Council member Walter T. Kenney Sr. said he will ask the nine-member council to back a resolution opposing the at-large election at its Oct. 27 meeting. Mr. Kenney said he has four votes and is working on two more.

Since 1977, blacks have been the majority on the council, he said. Mr. Kenney predicted white people would mount a mayoral campaign with a single candidate and win with an all-white vote. He also said he fears a heavily financed white candidate could win easily over a single black candidate.

“Richmond has a history of not giving blacks a fair shake in economics and political participation,” Mr. Kenney said.

Richmond Mayor Rudy McCollum has said switching to an at-large mayor would fail to address some of the city’s biggest challenges. State Sen. Henry L. Marsh has said the change would cause “tremendous polarization.”

On Monday, Mr. Wilder chided opponents who had introduced race into the issue. He recalled the tale of “the boy who cried wolf,” suggesting that opponents reserve their ire for truly horrific problems.

“Racism is in America. It has been,” Mr. Wilder said. “This is not racism.”

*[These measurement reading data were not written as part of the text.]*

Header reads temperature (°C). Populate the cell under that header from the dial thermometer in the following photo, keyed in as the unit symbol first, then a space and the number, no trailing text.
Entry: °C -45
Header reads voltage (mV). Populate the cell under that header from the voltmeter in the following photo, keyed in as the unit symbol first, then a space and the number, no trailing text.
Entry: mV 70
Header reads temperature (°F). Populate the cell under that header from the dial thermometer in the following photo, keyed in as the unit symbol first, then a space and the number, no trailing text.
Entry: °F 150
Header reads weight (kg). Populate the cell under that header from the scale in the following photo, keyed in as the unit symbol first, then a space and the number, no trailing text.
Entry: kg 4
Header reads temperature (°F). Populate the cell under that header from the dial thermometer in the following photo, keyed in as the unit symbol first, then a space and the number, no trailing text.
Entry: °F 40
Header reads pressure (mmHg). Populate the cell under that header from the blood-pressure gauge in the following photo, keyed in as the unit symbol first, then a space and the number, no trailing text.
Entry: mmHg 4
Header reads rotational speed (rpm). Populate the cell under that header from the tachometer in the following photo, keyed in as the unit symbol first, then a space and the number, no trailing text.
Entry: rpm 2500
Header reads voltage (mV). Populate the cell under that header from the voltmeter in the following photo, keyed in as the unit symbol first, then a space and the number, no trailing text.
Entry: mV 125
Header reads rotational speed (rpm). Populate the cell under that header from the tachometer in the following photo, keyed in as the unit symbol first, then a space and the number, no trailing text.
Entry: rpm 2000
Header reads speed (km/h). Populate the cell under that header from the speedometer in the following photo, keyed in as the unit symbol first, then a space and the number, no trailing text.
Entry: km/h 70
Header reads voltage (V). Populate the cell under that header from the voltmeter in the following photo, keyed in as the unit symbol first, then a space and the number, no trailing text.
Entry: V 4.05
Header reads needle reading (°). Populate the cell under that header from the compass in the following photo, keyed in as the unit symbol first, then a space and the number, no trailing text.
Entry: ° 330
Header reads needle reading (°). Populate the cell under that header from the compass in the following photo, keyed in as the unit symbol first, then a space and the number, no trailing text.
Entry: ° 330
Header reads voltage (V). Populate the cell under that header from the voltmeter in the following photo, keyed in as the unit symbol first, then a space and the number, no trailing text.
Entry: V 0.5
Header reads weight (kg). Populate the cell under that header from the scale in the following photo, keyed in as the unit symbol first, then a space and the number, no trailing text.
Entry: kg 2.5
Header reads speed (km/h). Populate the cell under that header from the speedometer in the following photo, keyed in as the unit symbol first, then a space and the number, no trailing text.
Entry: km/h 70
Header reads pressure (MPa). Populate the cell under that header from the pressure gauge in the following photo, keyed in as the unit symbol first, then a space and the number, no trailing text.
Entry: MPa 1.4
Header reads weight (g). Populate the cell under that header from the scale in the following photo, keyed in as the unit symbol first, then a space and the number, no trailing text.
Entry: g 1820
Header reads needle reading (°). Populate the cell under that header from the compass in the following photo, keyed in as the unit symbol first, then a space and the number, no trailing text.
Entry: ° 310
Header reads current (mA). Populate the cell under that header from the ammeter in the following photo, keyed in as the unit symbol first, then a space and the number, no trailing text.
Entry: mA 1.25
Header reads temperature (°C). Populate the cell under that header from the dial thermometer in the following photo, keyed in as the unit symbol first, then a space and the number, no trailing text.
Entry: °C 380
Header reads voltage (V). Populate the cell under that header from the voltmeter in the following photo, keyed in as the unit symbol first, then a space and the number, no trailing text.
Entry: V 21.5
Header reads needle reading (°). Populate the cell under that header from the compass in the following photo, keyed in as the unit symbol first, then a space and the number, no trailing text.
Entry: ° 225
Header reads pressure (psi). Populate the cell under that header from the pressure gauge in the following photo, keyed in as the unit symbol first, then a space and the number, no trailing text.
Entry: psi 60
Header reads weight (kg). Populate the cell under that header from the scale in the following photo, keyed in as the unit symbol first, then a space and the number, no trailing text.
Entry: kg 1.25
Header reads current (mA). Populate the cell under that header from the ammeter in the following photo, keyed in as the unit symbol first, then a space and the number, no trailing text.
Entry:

The City Council has been rocked by recent scandals. Former council member Sa’ad El-Amin resigned his seat July 1 before pleading guilty to a felony conspiracy charge as part of a federal tax-evasion case. A federal grand jury has indicted council member Gwendolyn C. Hedgepeth on charges of accepting a bribe, conspiracy to commit extortion and lying to federal investigators.

Mr. Wilder, who led the drive to get the measure on the ballot, said a stronger mayor could take on issues of education, health care, crime and poverty. The mayor would need to be elected by a majority of voters in five districts to win, an arrangement Mr. Wilder said should ease concern over diluting the black vote. The city is 52 percent black and has six black council members

If the measure fails, Mr. Wilder said, that would be the end of the issue.

“It would tell me that the people didn’t want it,” he said. “I’d be extremely surprised.”